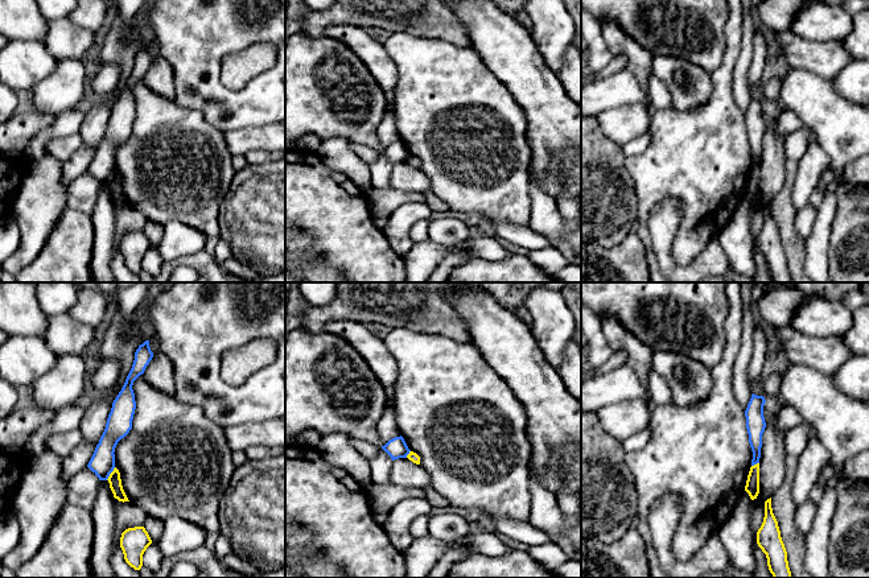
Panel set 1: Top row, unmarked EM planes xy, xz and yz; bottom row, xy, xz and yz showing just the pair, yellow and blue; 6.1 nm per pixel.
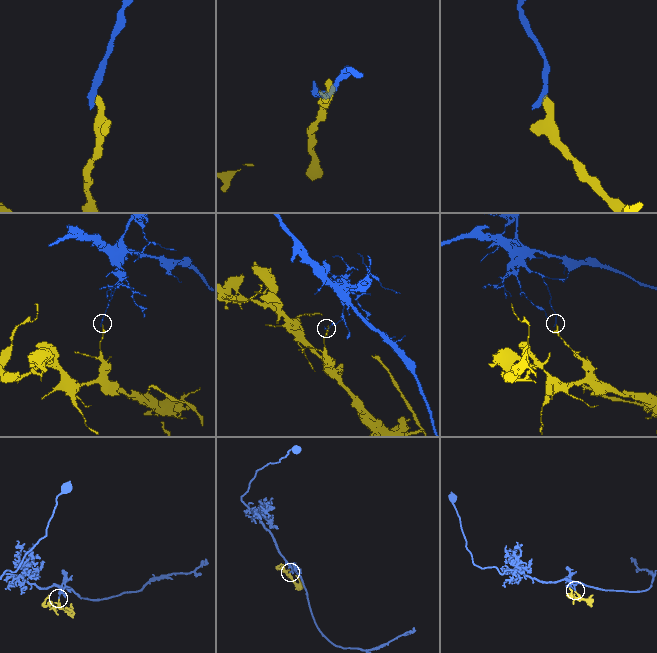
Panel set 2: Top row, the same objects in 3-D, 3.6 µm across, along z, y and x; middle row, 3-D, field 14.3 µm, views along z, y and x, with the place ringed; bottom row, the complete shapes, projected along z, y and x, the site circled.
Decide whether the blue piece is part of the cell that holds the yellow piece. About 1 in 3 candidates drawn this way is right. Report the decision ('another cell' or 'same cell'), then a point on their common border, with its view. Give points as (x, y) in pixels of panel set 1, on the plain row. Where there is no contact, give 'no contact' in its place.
another cell | xy (110, 178)

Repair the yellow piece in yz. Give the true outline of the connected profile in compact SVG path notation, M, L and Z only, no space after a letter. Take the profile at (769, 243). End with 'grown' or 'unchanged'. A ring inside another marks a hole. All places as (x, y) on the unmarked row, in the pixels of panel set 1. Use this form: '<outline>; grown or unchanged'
M771 202L765 206L765 222L757 236L757 248L766 259L767 271L774 282L792 282L778 226L773 218Z; unchanged

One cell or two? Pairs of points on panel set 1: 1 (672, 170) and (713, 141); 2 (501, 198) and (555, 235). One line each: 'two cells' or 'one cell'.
1: one cell
2: two cells

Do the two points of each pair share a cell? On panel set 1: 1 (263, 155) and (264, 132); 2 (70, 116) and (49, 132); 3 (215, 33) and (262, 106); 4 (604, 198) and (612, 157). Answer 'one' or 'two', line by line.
1: two
2: one
3: one
4: one

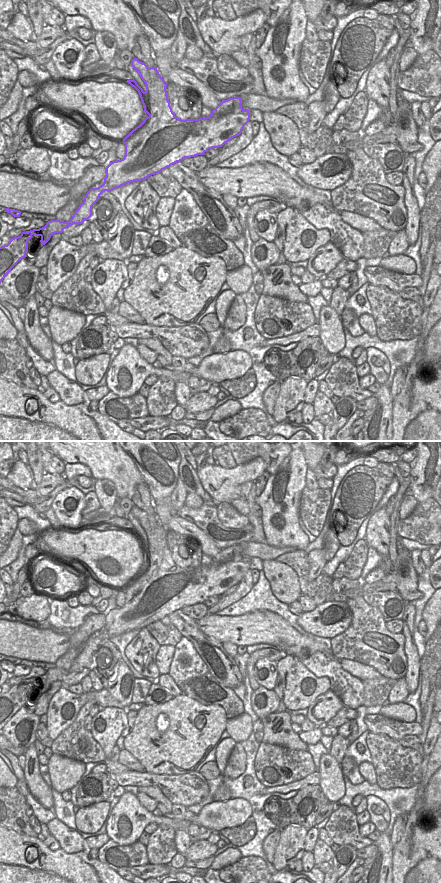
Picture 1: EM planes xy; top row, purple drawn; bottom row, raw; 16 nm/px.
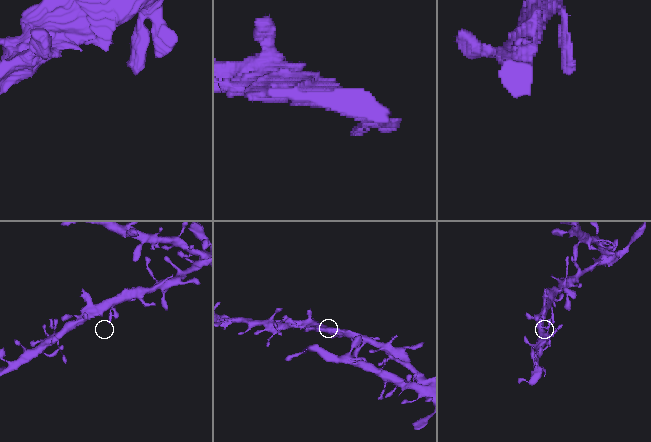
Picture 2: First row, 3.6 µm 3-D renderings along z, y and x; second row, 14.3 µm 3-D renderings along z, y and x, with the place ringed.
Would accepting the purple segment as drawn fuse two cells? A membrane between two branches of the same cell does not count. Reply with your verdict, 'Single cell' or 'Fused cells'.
Fused cells

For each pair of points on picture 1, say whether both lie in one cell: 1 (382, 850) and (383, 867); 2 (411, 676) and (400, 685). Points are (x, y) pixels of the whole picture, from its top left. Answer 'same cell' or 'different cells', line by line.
1: same cell
2: different cells

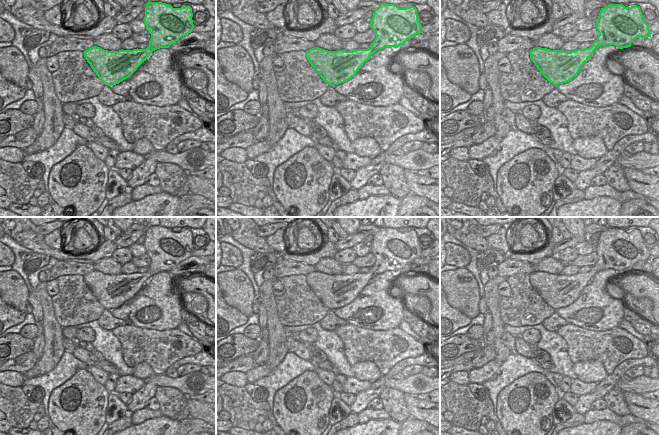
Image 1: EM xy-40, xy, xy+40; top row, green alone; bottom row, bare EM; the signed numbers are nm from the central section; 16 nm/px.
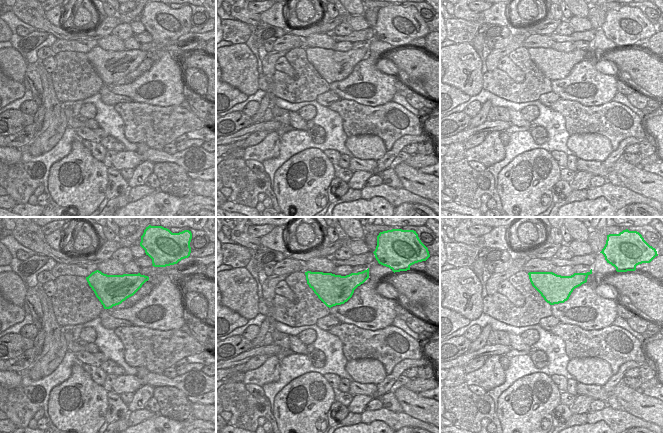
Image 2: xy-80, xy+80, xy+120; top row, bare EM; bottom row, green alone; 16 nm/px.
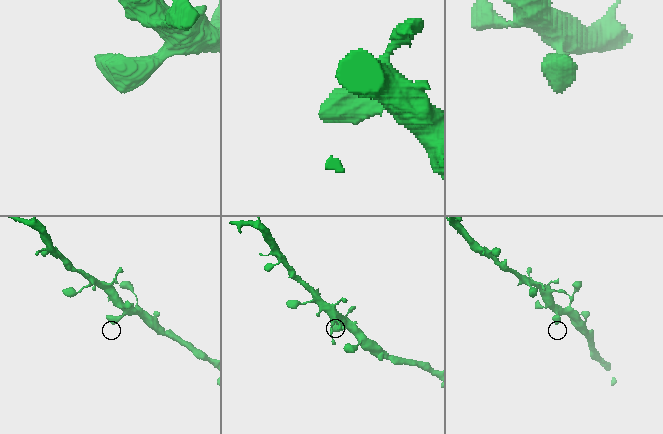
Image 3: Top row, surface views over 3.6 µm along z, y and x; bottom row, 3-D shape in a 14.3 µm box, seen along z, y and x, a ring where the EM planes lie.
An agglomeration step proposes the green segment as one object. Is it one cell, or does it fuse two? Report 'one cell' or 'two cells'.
one cell

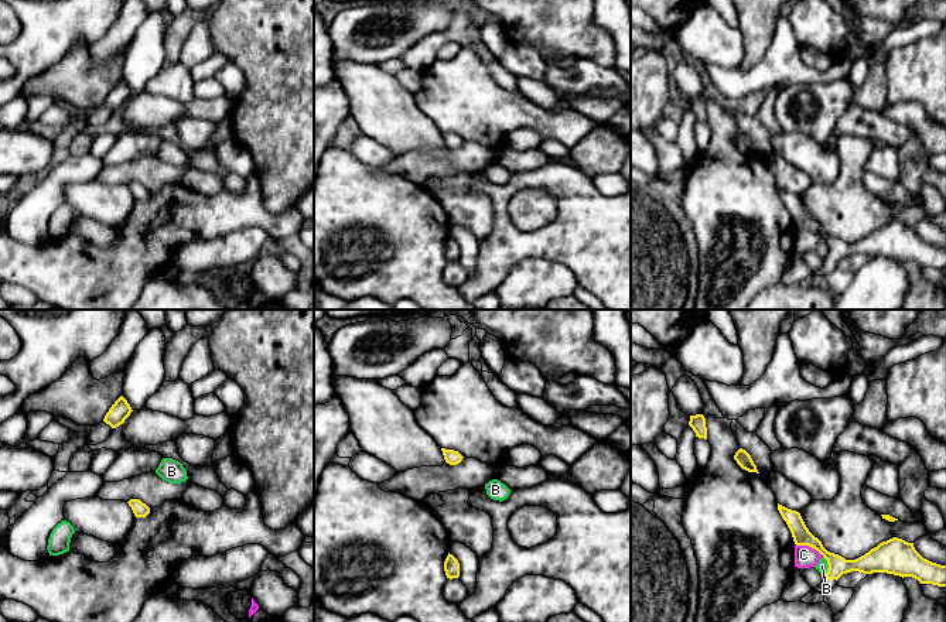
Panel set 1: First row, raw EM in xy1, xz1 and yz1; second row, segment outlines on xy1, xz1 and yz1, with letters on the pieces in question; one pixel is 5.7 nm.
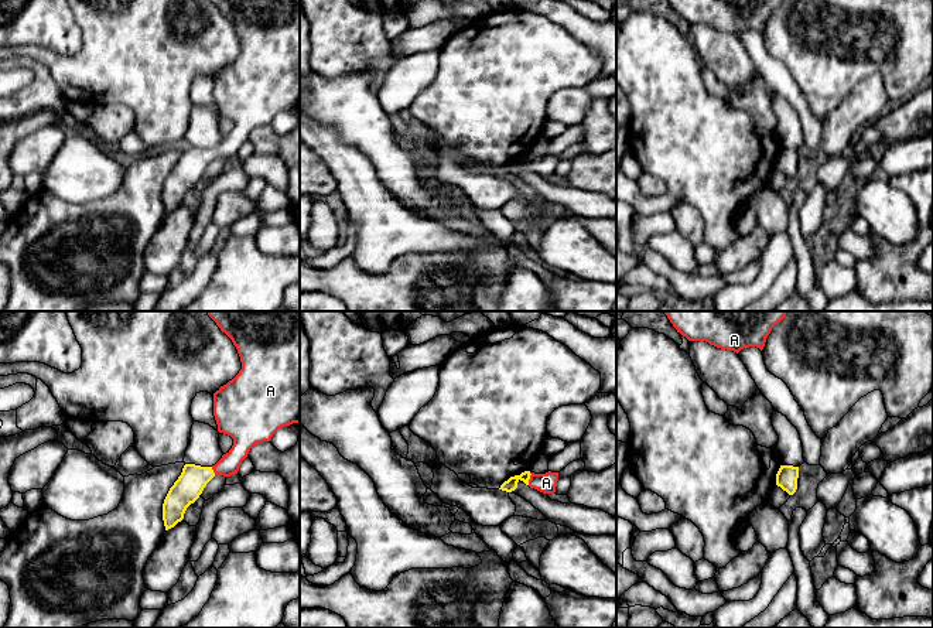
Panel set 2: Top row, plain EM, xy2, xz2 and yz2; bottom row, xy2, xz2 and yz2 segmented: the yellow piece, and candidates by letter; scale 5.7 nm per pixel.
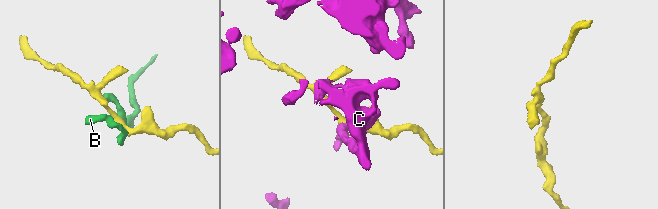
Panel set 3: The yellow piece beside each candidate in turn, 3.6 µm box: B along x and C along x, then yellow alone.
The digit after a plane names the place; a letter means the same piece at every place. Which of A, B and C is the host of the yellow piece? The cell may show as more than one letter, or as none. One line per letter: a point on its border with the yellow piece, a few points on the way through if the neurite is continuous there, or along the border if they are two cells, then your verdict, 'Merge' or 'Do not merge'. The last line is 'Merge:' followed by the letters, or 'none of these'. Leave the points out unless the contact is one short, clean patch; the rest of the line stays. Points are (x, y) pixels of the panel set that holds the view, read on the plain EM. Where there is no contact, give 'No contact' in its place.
A: Touches yellow at xz2 (529, 161). Path across: xz2 (509, 169), (518, 160), (529, 161), (546, 166). Merge
B: Touches yellow at yz1 (829, 249). Boundary: yz1 (823, 239), (827, 248), (825, 257). Do not merge
C: Touches yellow at yz1 (809, 229). Boundary: yz1 (796, 228), (808, 228), (822, 238). Do not merge
Merge: A

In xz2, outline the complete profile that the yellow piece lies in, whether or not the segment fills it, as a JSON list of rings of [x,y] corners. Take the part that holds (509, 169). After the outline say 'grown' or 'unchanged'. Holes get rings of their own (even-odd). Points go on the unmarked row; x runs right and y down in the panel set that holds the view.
[[[524,154],[520,158],[510,160],[500,168],[499,173],[512,175],[517,171],[519,164],[523,164],[530,171],[534,171],[543,177],[554,177],[558,164],[558,156],[548,154],[546,157],[534,157]]]; grown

■ ■ ■ ■

**Brief:**
The entries are to be transcribed in full. Their pictures are not.

**Solved problem:**
Panel set 1: Top row, unmarked EM planes xy, xz and yz; bottom row, xy, xz and yz showing just the pair, yellow and blue; 6.1 nm per pixel.
Panel set 2: Top row, the same objects in 3-D, 3.6 µm across, along z, y and x; middle row, 3-D, field 14.3 µm, views along z, y and x, with the place ringed; bottom row, the complete shapes, projected along z, y and x, the site circled.
Decide whether the blue piece is part of the cell that holds the yellow piece. About 1 in 3 candidates drawn this way is right. Report the decision ('another cell' or 'same cell'), then a point on their common border, with its view. Give points as (x, y) in pixels of panel set 1, on the plain row. Where there is no contact, give 'no contact' in its place.
another cell | xy (110, 178)

Repair the yellow piece in yz. Give the true outline of the connected profile in compact SVG path notation, M, L and Z only, no space after a letter. Take the profile at (769, 243). End with 'grown' or 'unchanged'. A ring inside another marks a hole. All places as (x, y) on the unmarked row, in the pixels of panel set 1. Use this form: '<outline>; grown or unchanged'
M771 202L765 206L765 222L757 236L757 248L766 259L767 271L774 282L792 282L778 226L773 218Z; unchanged

One cell or two? Pairs of points on panel set 1: 1 (672, 170) and (713, 141); 2 (501, 198) and (555, 235). One line each: 'two cells' or 'one cell'.
1: one cell
2: two cells

Do the two points of each pair share a cell? On panel set 1: 1 (263, 155) and (264, 132); 2 (70, 116) and (49, 132); 3 (215, 33) and (262, 106); 4 (604, 198) and (612, 157). Answer 'one' or 'two', line by line.
1: two
2: one
3: one
4: one

Picture 1: EM planes xy; top row, purple drawn; bottom row, raw; 16 nm/px.
Picture 2: First row, 3.6 µm 3-D renderings along z, y and x; second row, 14.3 µm 3-D renderings along z, y and x, with the place ringed.
Would accepting the purple segment as drawn fuse two cells? A membrane between two branches of the same cell does not count. Reply with your verdict, 'Single cell' or 'Fused cells'.
Fused cells

For each pair of points on picture 1, say whether both lie in one cell: 1 (382, 850) and (383, 867); 2 (411, 676) and (400, 685). Points are (x, y) pixels of the whole picture, from its top left. Answer 'same cell' or 'different cells', line by line.
1: same cell
2: different cells

Image 1: EM xy-40, xy, xy+40; top row, green alone; bottom row, bare EM; the signed numbers are nm from the central section; 16 nm/px.
Image 2: xy-80, xy+80, xy+120; top row, bare EM; bottom row, green alone; 16 nm/px.
Image 3: Top row, surface views over 3.6 µm along z, y and x; bottom row, 3-D shape in a 14.3 µm box, seen along z, y and x, a ring where the EM planes lie.
An agglomeration step proposes the green segment as one object. Is it one cell, or does it fuse two? Report 'one cell' or 'two cells'.
one cell

Panel set 1: First row, raw EM in xy1, xz1 and yz1; second row, segment outlines on xy1, xz1 and yz1, with letters on the pieces in question; one pixel is 5.7 nm.
Panel set 2: Top row, plain EM, xy2, xz2 and yz2; bottom row, xy2, xz2 and yz2 segmented: the yellow piece, and candidates by letter; scale 5.7 nm per pixel.
Panel set 3: The yellow piece beside each candidate in turn, 3.6 µm box: B along x and C along x, then yellow alone.
The digit after a plane names the place; a letter means the same piece at every place. Which of A, B and C is the host of the yellow piece? The cell may show as more than one letter, or as none. One line per letter: a point on its border with the yellow piece, a few points on the way through if the neurite is continuous there, or along the border if they are two cells, then your verdict, 'Merge' or 'Do not merge'. The last line is 'Merge:' followed by the letters, or 'none of these'. Leave the points out unless the contact is one short, clean patch; the rest of the line stays. Points are (x, y) pixels of the panel set that holds the view, read on the plain EM. Where there is no contact, give 'No contact' in its place.
A: Touches yellow at xz2 (529, 161). Path across: xz2 (509, 169), (518, 160), (529, 161), (546, 166). Merge
B: Touches yellow at yz1 (829, 249). Boundary: yz1 (823, 239), (827, 248), (825, 257). Do not merge
C: Touches yellow at yz1 (809, 229). Boundary: yz1 (796, 228), (808, 228), (822, 238). Do not merge
Merge: A

In xz2, outline the complete profile that the yellow piece lies in, whether or not the segment fills it, as a JSON list of rings of [x,y] corners. Take the part that holds (509, 169). After the outline say 'grown' or 'unchanged'. Holes get rings of their own (even-odd). Points go on the unmarked row; x runs right and y down in the panel set that holds the view.
[[[524,154],[520,158],[510,160],[500,168],[499,173],[512,175],[517,171],[519,164],[523,164],[530,171],[534,171],[543,177],[554,177],[558,164],[558,156],[548,154],[546,157],[534,157]]]; grown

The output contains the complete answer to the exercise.